### Exercise tasks
1 – In the mailing list post, what does resetting the statistics counters to zero harm?
2 – Output everything in the mailing list post from "From Magnus Hagander" down to "events  (Patrik Novotny <panovotn@redhat.com>)", with no changes.

** Text excerpt follows **

Re: RFE: Make statistics robust for unplanned events - Mailing list pgsql-hackers

From Magnus Hagander
Subject Re: RFE: Make statistics robust for unplanned events
Date
Msg-id CABUevEw=NphkS7h4rKpQhzKJiHBP_W8igr4_-a4NE00pUAbzbg@mail.gmail.com
Whole thread Raw
In response to Re: RFE: Make statistics robust for unplanned events  (Tomas Vondra <tomas.vondra@enterprisedb.com>)
Responses Re: RFE: Make statistics robust for unplanned events  (Patrik Novotny <panovotn@redhat.com>)
List pgsql-hackers
On Wed, Apr 21, 2021 at 5:02 PM Tomas Vondra
<tomas.vondra@enterprisedb.com> wrote:
>
>
>
> On 4/21/21 2:38 PM, Magnus Hagander wrote:
> > On Tue, Apr 20, 2021 at 2:00 PM Patrik Novotny <panovotn@redhat.com> wrote:
> >>
> >> Hello PostgreSQL Hackers,
> >>
> >> is it possible to preserve the PostgreSQL statistics on a server crash?
> >>
> >> Steps to reproduce the behaviour:
> >> 1) Observe the statistics counters, take note
> >> 2) Crash the machine, e.g. with sysrq; perhaps kill -9 on postgresql will already suffice
> >> 3) After recovery, observe the statistics counter again. Have they been reset to zero (Bad) or are they preserved
(Good).
> >>
> >> Resetting the counters to zero harms execution planning and auto_vacuum
> >> operations. That can cause growth of database as dead tuples are not removed
> >> at the right time. In the end the database can go offline if autovacuum never runs.
> >
> > The stats for the planner are store persistently in pg_stats though,
> > but autovacuum definitely takes a hit from it, and several other
> > things can too.

** End of Text excerpt **
** Data block follows **

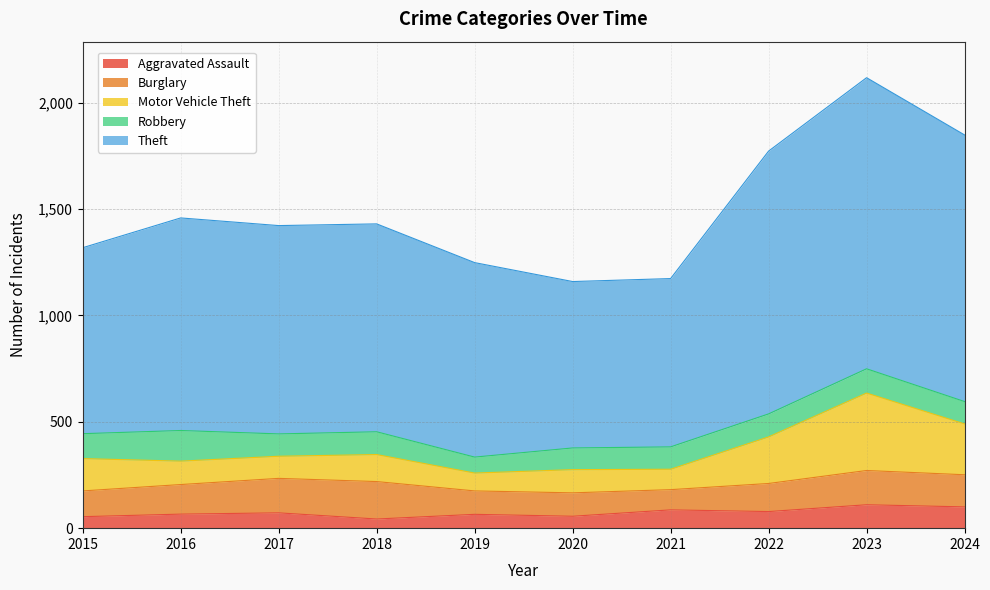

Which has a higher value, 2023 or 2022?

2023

** End of Data block **

### Answers provided
1 – Execution planning and auto_vacuum operations.

2 –
From Magnus Hagander
Subject Re: RFE: Make statistics robust for unplanned events
Date
Msg-id CABUevEw=NphkS7h4rKpQhzKJiHBP_W8igr4_-a4NE00pUAbzbg@mail.gmail.com
Whole thread Raw
In response to Re: RFE: Make statistics robust for unplanned events  (Tomas Vondra <tomas.vondra@enterprisedb.com>)
Responses Re: RFE: Make statistics robust for unplanned events  (Patrik Novotny <panovotn@redhat.com>)